Football: Comment continuer d'encourager son équipe malgré une grosse taule, comme Strasbourg à Troyes (4-0)
SPORT•Malgré la branlée du Racing à Troyes mardi (4-0), les supporters strasbourgeois n’ont jamais baissé la voix dans leurs chants… Mais les grosses branlées se vivent-elles toujours bien en tribunes ?Bruno Poussard avec Alexia Ighirri
Au stade de l’Aube, on n’a entendu qu’eux, mardi soir. Derrière le Racing sur une bonne lancée, une grosse centaine de supporters strasbourgeois en déplacement à Troyes ont pourtant assisté au naufrage de leur équipe en deuxième mi-temps. Malgré quatre buts encaissés, les fans alsaciens n’ont donc jamais arrêté de chanter en Champagne.
Plutôt utilisé lors d’une grosse victoire, Quatre buts au fond des caisses, hymne du club dans les nineties a même été joliment détourné. Second degré d’ultra ! « Le Racing, ce n’est pas l’aventure d’un soir, ce sont des décennies, défend Grégory. Pourtant promu, le Racing était sur le podium mardi, l’équipe le mérite même si elle loupe une mi-temps. »

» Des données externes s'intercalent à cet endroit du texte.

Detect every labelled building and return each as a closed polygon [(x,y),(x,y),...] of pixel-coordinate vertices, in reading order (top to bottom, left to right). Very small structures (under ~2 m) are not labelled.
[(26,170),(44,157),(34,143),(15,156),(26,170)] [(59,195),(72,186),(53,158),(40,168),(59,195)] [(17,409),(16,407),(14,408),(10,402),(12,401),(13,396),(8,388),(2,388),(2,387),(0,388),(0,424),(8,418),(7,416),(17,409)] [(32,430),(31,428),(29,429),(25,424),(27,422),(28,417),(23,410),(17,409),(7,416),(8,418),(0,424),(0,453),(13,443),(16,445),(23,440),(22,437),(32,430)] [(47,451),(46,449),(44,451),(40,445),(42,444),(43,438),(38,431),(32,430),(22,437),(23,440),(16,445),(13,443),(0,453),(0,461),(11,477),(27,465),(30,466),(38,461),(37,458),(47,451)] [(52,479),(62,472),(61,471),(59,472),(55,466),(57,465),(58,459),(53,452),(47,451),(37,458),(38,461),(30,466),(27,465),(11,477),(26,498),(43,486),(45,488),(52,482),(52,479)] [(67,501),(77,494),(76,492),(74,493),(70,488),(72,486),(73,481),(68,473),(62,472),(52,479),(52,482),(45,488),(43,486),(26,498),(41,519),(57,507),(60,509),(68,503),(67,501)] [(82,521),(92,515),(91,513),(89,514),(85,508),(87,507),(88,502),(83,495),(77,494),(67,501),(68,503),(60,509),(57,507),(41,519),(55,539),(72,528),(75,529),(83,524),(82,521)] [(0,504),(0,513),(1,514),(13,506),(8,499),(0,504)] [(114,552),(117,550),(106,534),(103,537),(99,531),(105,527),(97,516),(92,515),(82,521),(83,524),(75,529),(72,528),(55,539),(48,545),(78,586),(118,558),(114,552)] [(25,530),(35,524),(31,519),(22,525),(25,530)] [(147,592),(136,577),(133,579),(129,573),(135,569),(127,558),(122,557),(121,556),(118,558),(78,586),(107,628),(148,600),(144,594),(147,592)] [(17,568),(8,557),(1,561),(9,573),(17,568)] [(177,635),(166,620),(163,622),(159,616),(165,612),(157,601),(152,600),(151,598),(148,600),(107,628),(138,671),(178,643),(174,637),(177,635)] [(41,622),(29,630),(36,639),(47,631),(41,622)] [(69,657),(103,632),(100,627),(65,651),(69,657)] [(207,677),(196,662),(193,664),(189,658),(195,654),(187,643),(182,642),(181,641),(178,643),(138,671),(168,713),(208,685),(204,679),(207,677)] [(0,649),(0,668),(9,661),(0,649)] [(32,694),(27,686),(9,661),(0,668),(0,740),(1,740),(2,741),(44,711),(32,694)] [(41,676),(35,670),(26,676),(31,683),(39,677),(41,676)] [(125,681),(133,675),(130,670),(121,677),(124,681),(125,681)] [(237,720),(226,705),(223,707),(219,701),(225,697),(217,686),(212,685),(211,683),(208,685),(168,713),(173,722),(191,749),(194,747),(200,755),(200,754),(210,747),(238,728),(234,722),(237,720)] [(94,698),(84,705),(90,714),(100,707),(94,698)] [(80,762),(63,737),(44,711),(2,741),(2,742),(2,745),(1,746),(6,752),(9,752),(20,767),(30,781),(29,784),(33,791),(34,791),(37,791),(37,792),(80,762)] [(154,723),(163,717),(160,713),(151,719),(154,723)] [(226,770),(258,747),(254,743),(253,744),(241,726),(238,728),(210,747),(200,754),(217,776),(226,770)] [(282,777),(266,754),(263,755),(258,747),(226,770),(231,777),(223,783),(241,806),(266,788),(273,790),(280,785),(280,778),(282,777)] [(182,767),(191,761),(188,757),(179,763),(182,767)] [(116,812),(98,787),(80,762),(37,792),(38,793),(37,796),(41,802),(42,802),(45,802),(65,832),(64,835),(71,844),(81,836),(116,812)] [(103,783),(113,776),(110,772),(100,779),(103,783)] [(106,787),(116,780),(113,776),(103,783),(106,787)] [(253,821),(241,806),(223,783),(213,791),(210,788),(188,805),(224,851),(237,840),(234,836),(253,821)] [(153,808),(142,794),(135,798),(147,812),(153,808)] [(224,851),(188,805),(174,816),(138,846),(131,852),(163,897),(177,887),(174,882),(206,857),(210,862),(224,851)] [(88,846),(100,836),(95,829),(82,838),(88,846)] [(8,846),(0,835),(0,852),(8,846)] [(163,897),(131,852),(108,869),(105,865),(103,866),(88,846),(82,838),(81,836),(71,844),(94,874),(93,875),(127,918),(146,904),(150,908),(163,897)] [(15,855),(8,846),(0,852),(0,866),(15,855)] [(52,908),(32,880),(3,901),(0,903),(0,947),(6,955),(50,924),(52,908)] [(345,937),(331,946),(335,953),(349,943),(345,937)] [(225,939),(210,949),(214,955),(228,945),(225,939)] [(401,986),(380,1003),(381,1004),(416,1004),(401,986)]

Du second degré pour ironiser sur la lourdeur du score
Egalement en tribunes à Troyes, Matthieu confirme : «Le kop fait souvent ça ! A Orléans aussi, on avait étonné un chant débile, sur Dominique Strauss-Kahn, pour répondre à l’absurdité du score (3-1). » Ce soir-là, l’absence du capo, le lanceur de chants, avait néanmoins entraîné une petite baisse d’intensité. Chose rare, même en cas de branlée.
Etonnant, vous trouvez ? « Un ultra encourage son équipe quoi qu’il en soit, recadre Guillaume, abonné de l’OGC Nice. Même en National ou en CFA2. Et il s’en tape de prendre une branlée. » Plus que pour le jeu, c’est pour la ferveur que l’Azuréen a pris goût au stade du Ray, ancêtre de l’Allianz Riviera au kop aussi passionné qu' à Strasbourg.
Des branlées plus dures à vivre dans les matchs décisifs
Ce week-end, Guillaume était à Louis-II où, malgré les 3-0 encaissés contre Monaco dans ce qui ressemblait « au match de l’année » des Aiglons, les Niçois n’ont surtout pas baissé le volume ni chanté de ton ou de rythme en tribunes. Eux non plus. Tout dépendrait, à en croire les différents supporters interrogés, du contexte et l’atmosphère du moment autour de leur équipe.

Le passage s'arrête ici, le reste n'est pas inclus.